原文 »

2024年6月8日土曜日

「デンバーの黒人サウスポー」スティーブ・ジョンストン「世界チャンピオン列伝:ボクシングブログ」

WBC世界ライト級王者。世界王者になる前の試合&全盛期後。ヘスス・ロドリゲス戦、ビビアン・ハリス戦、エドナー・チェリー戦を紹介します。

スティーブ・ジョンストン(アメリカ)

身長164cm:サウスポー


スティーブ・ジョンストン 10R TKO ヘスス・ロドリゲス

(北米ライト級タイトル戦、1995年)

「デンバーの黒人サウスポー」スティーブ・ジョンストン「世界チャンピオン列伝:ボクシングブログ」

(ダウンシーン)

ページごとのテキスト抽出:
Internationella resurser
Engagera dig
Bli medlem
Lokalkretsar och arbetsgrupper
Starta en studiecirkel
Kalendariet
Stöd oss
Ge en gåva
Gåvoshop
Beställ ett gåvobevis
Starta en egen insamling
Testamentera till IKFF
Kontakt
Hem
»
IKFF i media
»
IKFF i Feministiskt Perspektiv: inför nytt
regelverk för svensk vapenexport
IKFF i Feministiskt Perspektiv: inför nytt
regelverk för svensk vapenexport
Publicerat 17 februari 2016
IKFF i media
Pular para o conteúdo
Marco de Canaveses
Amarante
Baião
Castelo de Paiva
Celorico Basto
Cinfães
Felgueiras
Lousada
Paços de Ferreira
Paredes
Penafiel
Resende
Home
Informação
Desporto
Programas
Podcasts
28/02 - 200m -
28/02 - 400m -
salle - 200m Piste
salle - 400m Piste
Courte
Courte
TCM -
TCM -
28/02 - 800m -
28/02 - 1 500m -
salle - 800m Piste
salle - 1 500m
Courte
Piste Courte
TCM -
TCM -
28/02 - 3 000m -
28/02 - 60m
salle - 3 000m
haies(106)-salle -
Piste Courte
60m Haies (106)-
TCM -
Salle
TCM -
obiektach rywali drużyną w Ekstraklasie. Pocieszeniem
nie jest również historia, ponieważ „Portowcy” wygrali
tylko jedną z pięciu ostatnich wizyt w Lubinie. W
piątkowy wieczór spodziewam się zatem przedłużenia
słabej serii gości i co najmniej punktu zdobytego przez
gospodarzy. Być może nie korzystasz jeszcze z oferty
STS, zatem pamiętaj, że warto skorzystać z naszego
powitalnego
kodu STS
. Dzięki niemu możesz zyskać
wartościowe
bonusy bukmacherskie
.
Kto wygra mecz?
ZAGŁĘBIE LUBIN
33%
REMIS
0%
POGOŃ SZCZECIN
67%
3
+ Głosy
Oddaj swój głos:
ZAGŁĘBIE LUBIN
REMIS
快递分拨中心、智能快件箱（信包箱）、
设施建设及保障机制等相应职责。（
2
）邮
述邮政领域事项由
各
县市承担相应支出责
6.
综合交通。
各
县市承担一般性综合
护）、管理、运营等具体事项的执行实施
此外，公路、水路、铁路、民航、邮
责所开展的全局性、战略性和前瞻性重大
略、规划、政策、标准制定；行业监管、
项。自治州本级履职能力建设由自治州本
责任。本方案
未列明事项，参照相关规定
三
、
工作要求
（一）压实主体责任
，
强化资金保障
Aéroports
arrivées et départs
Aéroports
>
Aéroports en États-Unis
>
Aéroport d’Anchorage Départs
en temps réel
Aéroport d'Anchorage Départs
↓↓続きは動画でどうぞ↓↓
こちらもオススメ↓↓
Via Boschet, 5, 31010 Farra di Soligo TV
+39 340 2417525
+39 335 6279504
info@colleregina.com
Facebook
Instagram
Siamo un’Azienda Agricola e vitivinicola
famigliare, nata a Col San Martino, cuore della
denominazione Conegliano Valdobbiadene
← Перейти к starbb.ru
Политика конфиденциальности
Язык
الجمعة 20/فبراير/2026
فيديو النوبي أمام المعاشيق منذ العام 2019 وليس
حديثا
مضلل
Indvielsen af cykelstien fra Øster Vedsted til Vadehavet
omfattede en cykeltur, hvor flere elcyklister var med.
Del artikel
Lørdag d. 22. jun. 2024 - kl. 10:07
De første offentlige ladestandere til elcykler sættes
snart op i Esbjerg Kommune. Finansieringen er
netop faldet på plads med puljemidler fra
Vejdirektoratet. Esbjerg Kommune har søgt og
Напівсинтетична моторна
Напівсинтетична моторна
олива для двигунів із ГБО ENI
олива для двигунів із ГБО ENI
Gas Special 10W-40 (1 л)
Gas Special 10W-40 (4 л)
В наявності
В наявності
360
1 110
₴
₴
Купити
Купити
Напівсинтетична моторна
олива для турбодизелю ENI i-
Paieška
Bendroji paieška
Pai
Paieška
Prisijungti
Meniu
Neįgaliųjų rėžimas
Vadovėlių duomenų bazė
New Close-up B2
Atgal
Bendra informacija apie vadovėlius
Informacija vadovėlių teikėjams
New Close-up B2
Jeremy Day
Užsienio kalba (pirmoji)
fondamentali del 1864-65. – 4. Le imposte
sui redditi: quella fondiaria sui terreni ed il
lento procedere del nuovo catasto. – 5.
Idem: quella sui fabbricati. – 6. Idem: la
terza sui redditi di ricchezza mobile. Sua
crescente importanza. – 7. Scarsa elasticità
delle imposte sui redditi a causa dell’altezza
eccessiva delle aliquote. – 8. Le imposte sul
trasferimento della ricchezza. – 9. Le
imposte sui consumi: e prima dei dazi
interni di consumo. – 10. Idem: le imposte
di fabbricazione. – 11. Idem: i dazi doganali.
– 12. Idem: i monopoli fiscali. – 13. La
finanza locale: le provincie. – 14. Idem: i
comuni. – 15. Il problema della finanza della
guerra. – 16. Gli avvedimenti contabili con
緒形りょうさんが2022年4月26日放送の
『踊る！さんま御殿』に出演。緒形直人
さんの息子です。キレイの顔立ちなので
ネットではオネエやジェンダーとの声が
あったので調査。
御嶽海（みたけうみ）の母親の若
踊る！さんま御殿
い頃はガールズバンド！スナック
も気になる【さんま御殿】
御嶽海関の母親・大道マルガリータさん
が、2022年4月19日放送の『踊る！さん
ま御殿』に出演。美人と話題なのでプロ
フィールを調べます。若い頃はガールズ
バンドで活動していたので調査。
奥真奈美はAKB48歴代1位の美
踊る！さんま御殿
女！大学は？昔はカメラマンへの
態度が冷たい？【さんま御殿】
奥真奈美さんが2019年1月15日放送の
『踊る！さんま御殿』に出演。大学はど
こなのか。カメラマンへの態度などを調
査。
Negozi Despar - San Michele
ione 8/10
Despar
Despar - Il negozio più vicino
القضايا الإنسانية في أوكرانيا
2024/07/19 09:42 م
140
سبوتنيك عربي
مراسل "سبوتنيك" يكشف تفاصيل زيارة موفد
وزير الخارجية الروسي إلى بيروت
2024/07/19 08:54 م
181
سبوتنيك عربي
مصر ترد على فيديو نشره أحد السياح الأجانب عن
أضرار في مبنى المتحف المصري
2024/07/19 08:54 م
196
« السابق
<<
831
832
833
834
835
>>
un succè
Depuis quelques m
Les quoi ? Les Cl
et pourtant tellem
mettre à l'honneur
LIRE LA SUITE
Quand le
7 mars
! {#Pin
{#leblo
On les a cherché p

課題の内容 »
原文のうち、「2024年6月8日土曜日」で始まり「(北米ライト級タイトル戦、1995年)」で終わる部分を一字一句違えずに書き写してください。 これらの記録は原文とは何の関係もありません。

解答 »
2024年6月8日土曜日

「デンバーの黒人サウスポー」スティーブ・ジョンストン「世界チャンピオン列伝:ボクシングブログ」

WBC世界ライト級王者。世界王者になる前の試合&全盛期後。ヘスス・ロドリゲス戦、ビビアン・ハリス戦、エドナー・チェリー戦を紹介します。

スティーブ・ジョンストン(アメリカ)

身長164cm:サウスポー


スティーブ・ジョンストン 10R TKO ヘスス・ロドリゲス

(北米ライト級タイトル戦、1995年)